Le premier Centre africain de lutte contre le terrorisme en Algérie

Le premier Centre africain de lutte contre le terrorisme en Algérie

Les chefs d’Etat africains saluent l’initiative

par Sofiane B. , Le Jeune Indépendant, 10 juillet 2004

L’Algérie est, désormais, appelée à devenir la capitale africaine de la lutte antiterroriste, et ce depuis qu’elle a pris l’initiative d’abriter le Centre africain d’études et de recherche sur le terrorisme, premier du genre sur le continent noir.

L’initiative a été saluée à l’unanimité par les chefs d’Etat africains réunis à Addis-Abeba, dans le cadre des travaux de la troisième conférence ordinaire de l’Union Africaine (UA). Jouissant de son expérience incontestable dans la lutte antiterroriste, l’Algérie n’a, semble-t-il, pas trouvé de difficultés pour arracher l’accueil de ce centre appelé à jouer un rôle dans la lutte internationale contre les réseaux terroristes.

D’ailleurs, les chefs d’Etat africains ont insisté pour que le lancement de ce centre opérationnel coïncide avec la tenue à Alger de la seconde conférence intergouvernementale sur le terrorisme prévue les 12 et 13 octobre prochain.

Les chefs d’Etat ont instruit la Commission africaine de lutte contre le terrorisme afin qu’elle collabore avec le gouvernement algérien pour accélérer la cadence de réalisation, ce qui permettra à ce centre d’être opérationnel dans les plus brefs délais.

Un appel a été également lancé, lors de cette conférence, à l’Union européenne, aux Etats-Unis et à l’ONU pour qu’ils apportent toute l’aide nécessaire à la Commission, notamment dans le domaine financier.
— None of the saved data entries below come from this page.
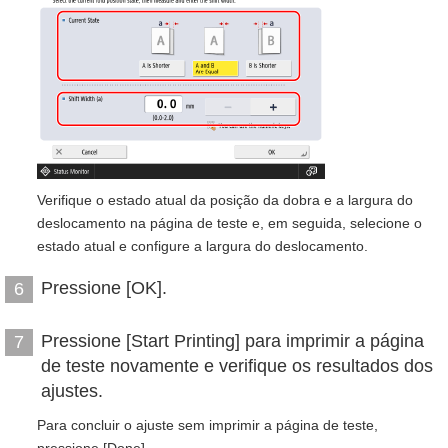
Verifique o estado atual da posição da dobra e a largura do
deslocamento na página de teste e, em seguida, selecione o
estado atual e configure a largura do deslocamento.
Pressione [OK].
6
Pressione [Start Printing] para imprimir a página
7
de teste novamente e verifique os resultados dos
ajustes.
Para concluir o ajuste sem imprimir a página de teste,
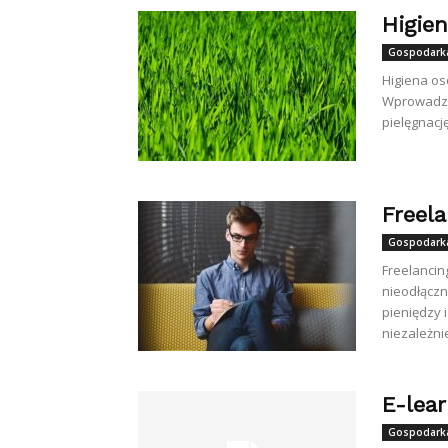
Higien
Gospodarka
Higiena oso
Wprowadzen
pielęgnację
Freel
Gospodarka
Freelancin
nieodłączn
pieniędzy 
niezależnie
E-lear
Gospodarka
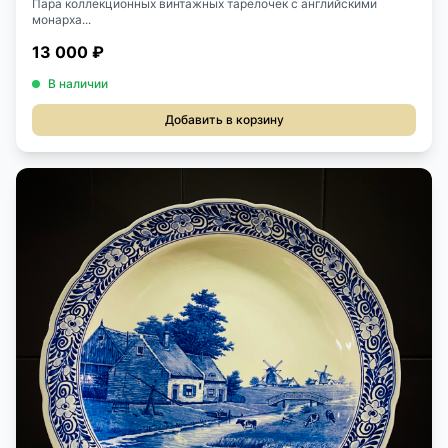
Пара коллекционных винтажных тарелочек с английскими
монарха...
13 000 ₽
В наличии
Добавить в корзину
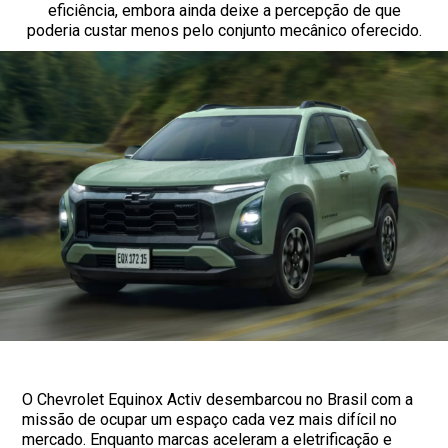
eficiência, embora ainda deixe a percepção de que
poderia custar menos pelo conjunto mecânico oferecido.
O Chevrolet Equinox Activ desembarcou no Brasil com a
missão de ocupar um espaço cada vez mais difícil no
mercado. Enquanto marcas aceleram a eletrificação e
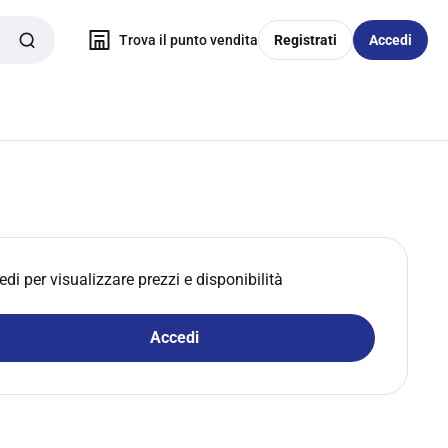
Trova il punto vendita
Registrati
Accedi
edi per visualizzare prezzi e disponibilità
Accedi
Par ailleurs, les chefs d’Etats africains ont également adopté un protocole additionnel à la Convention sur la prévention et la lutte contre le terrorisme, adopté en 1999 à Alger, lors du 35e sommet de l’Organisation de l’unité africaine (OUA).

Ce protocole d’accord a pour objectif de renforcer la mise en œuvre de la convention d’Alger dans le cadre du plan d’action adopté par la réunion intergouvernementale de l’UA tenue dans notre pays en 2002. Les chefs d’Etats africains ont demandé, dans ce contexte, à la commission de l’UA de prendre toutes les mesures nécessaires en vue d’accélérer l’entrée en vigueur effective de la Convention et du Plan d’action d’Alger sur la prévention et la lutte contre le terrorisme en Afrique.

Un commissaire, en charge de la paix et de la sécurité, devra assurer le suivi des questions liées à la prévention et à la lutte contre le terrorisme, mais aussi l’harmonisation et la coordination au niveau continental entre les différents mécanismes régionaux, lesquels jouent un rôle complémentaire dans la mise en œuvre du protocole et de la convention.

Concernant la ratification ou l’adhésion à ce protocole, elle sera soumise à la convention d’Alger. Ce protocole fournira le cadre juridique nécessaire à l’entrée en vigueur de cette convention et à son application sur le terrain. S. B.